Established in 1948 as a home for American recordings financed or purchased by its parent organisation, the Decca Record Company of England, London Records quickly outgrew its original brief to become the UK’s premier outlet for music from the USA and a local home for dozens of the independent labels that sprung up across America after World War II.
London issued its first licensed recordings in March 1951 – two 78s by popular entertainer Billy Daniels sourced fromNew York’s Apollo label. Nearly nine months passed before another licensed title appeared, but pianist Adelaide Wood’s tear-’em-up version of ‘Down Yonder’ sold enough copies to change the focus of London in favour of non-owned repertoire.
A deal with Lew Chudd’s Imperial label in 1952 brought early success with Slim Whitman and opened the door for hits in the coming years from Fats Domino, Ricky Nelson and Sandy Nelson. By 1955 Imperial had been joined on the London roster by such notable imprints as Jubilee, Dot, Cadence, Modern/RPM, Abbott/Fabor, Herald/Ember, Dootone, Kapp, Era, Savoy and, perhaps most significantly of all, Atlantic.
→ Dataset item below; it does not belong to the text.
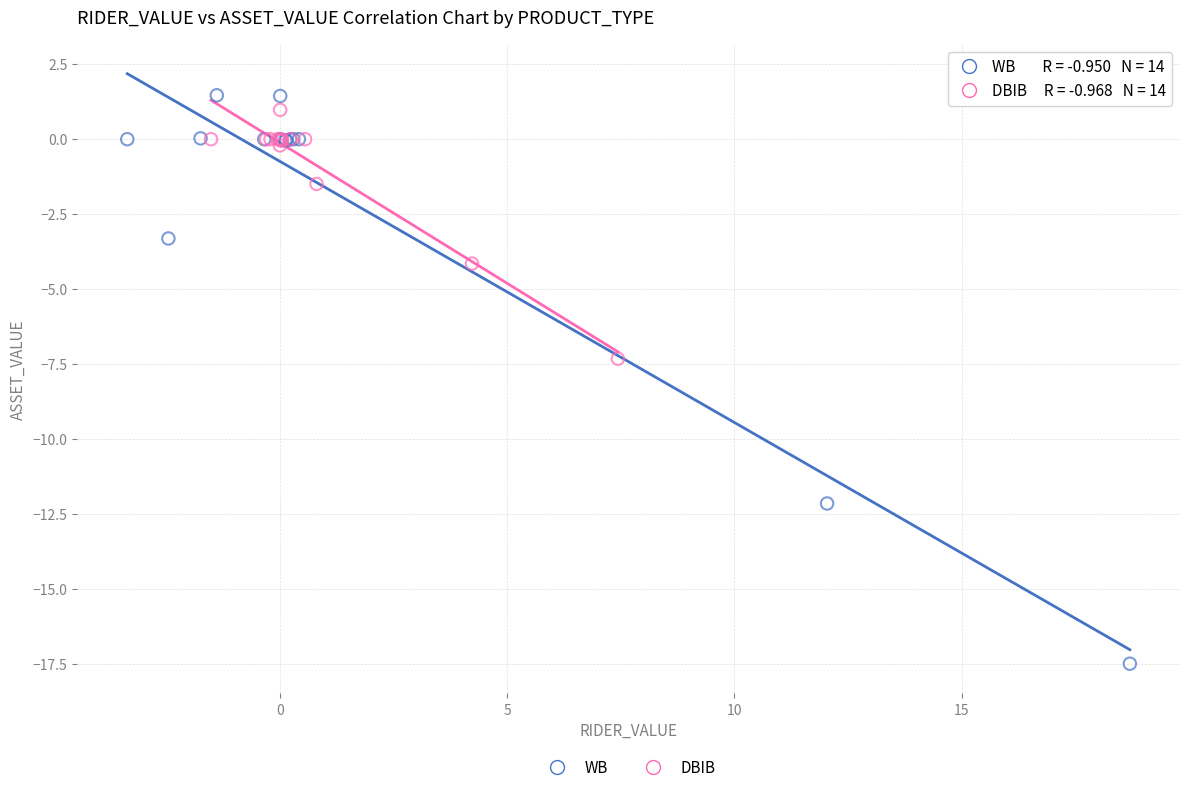

Which series reaches the minimum Y coordinate?

WB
Over the next five years Sun, Cameo, Chess, Liberty, Flip, Excello/Nasco, End/Gone, Specialty, Ace, Challenge, Del-Fi, Vee-Jay, Big Top and numerous joined the London family, many staying well into the 1960s.
It was repertoire sourced from these and other imprints that built London’s unbeatable reputation for rock’n’roll, R&B and American Pop. London was not the only company to issue American recordings during the 50s, but it was the only label dedicated solely to doing so – and if that meant a release schedule in which the Coasters rubbed shoulders with pianist Roger Williams and the orchestras of Lawrence Welk and Billy Vaughn shared catalogue space with Jerry Lee Lewis and Chuck Berry, then so be it.
Almost anyone who started collecting records in the 1950s will rhapsodise about their purchases of the latest releases on the black-and sliver, tri-centre pressings that were common to all London 45s until the late 50s, and the enjoyment they derived from seeing a growing pile of the company’s blue and white house bags sitting side-by-side near the family gramophone. For most of us, London wasn’t so much a label as a musical education, which continued into the 1960s fighting off increased competition from other UK majors who’d established US-specific imprints after seeing how successfulLondonhad been. The label’s profile decreased as the 60s progressed, but it continued to be cherished by generations of collectors who, by the 70s, were looking to it as a source of great soul music from logos such as Hi and All Platinum.
London closed in 1979 but was revived in the mid-1980s, coming full circle as licensed repertoire from labels such as Philly World and Vanguard rubbed shoulders with homegrown hits from the Bluebells and Bananarama. Ace’s ongoing series of CDs chronicling London’s activity on a year-by-year basis is not going up that far, but by the time it’s finished it will have told the story of more than 20 years in the life of arguably the UK’s most revered label.
The series so far has more than delivered on its mission statement. Between them the CDs add hundreds of tracks to our catalogue that are not available on other Ace CDs. To preserve authenticity, wherever possible we have mastered from the same tapes used to make the production masters of the original 45s, and all singles that were originally released in mono appear on our CDs in mono, even if a stereo tape has since become available.